On the evening air came the muffled whine and
ting
of long running chords played with ill-suppressed fury.

“If he were to stay with us, he would have to learn to be pressed hard,” said Robin; “I do not understand why he thinks he would prefer such a life. I hope we may find some more suitable place for the two of them—soon, before, as you say, Marian, his lady wears too many holes in her stockings. I must acknowledge that the boy does his work and does not complain; and I have not spared his musician's hands.”

“It has happened that a lady could surprise you,” said Marian to the fire.

Robin smiled faintly. “Try to deliver the token as you can, my friend, but take no more risk than you wish or deem wise.”

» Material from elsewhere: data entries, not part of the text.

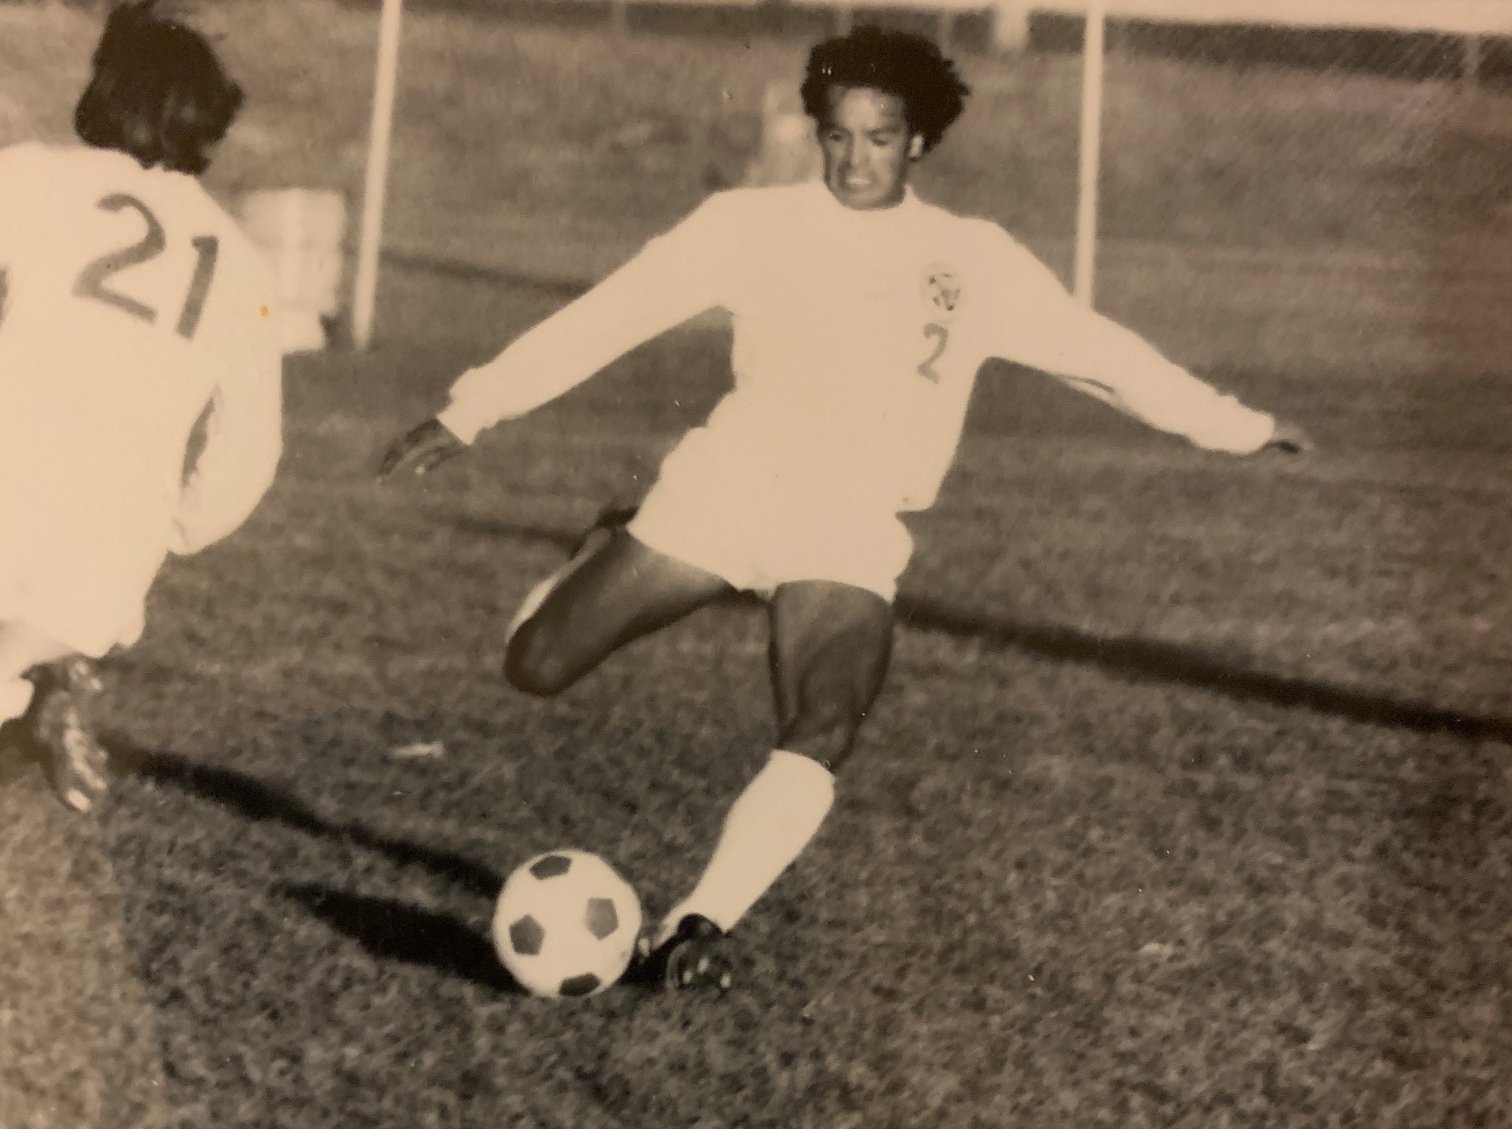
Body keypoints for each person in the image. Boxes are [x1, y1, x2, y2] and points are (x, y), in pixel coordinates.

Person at [380, 26, 1309, 990]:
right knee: (535, 666)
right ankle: (608, 541)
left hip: (853, 522)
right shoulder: (748, 225)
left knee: (826, 719)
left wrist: (1236, 427)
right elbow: (611, 314)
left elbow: (1101, 356)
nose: (853, 159)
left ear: (919, 141)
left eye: (878, 137)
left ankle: (699, 923)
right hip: (731, 487)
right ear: (815, 132)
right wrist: (473, 409)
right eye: (836, 135)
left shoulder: (972, 256)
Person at [0, 1, 284, 813]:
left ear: (104, 94)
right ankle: (40, 683)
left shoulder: (25, 175)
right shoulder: (245, 265)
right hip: (100, 574)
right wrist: (176, 526)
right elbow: (248, 456)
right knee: (25, 638)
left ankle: (30, 698)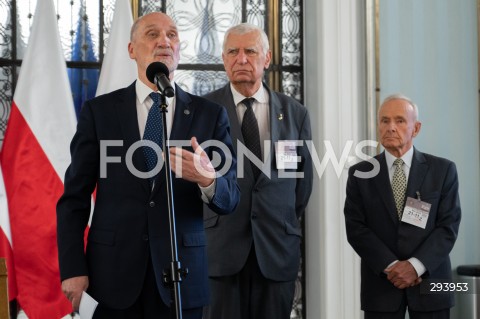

“That I can promise,” said Little John.

“And meanwhile, he must stop that appalling noise,” said Robin, and got to his feet.

For a token, Alan-a-dale produced a bit of ribbon which, he said, the lady had once given him, and it broke his heart to give it up. (“Good,” said Little John. “Let us forget the whole matter.”) The token was handed over to a man, who gave it to a maid, who, heart fluttering in excitement, gave it to the lady; and then the sending was reversed, and a little silk purse was given to the maid to give to the man, who gave it to Little John, who tucked it away with a snort. But when the purse was laid in the surprised hand of Alan-a-dale, a smile so sunny and brilliant broke out on his face that those who had grown used to him in the last ten days looked at him in amazement and did not recognise him.

So the plan was laid, and the players appointed, each to a part; and Alan grew frantic—and absent-minded—with hope and fear. On the day before Roger of St Clair's wedding day, Alan contrived to free a rabbit from one of Much's snares instead of killing it, and the usually good-natured Much lost his temper. Food was always the first thing on all the outlaws' minds, and an extra rabbit in the stew would have been welcome the night before so hazardous an enterprise. But nothing could discomfit Alan now; he looked hazily at Much, pulled the little silken purse from a pocket (near his heart), kissed it, and walked away smiling.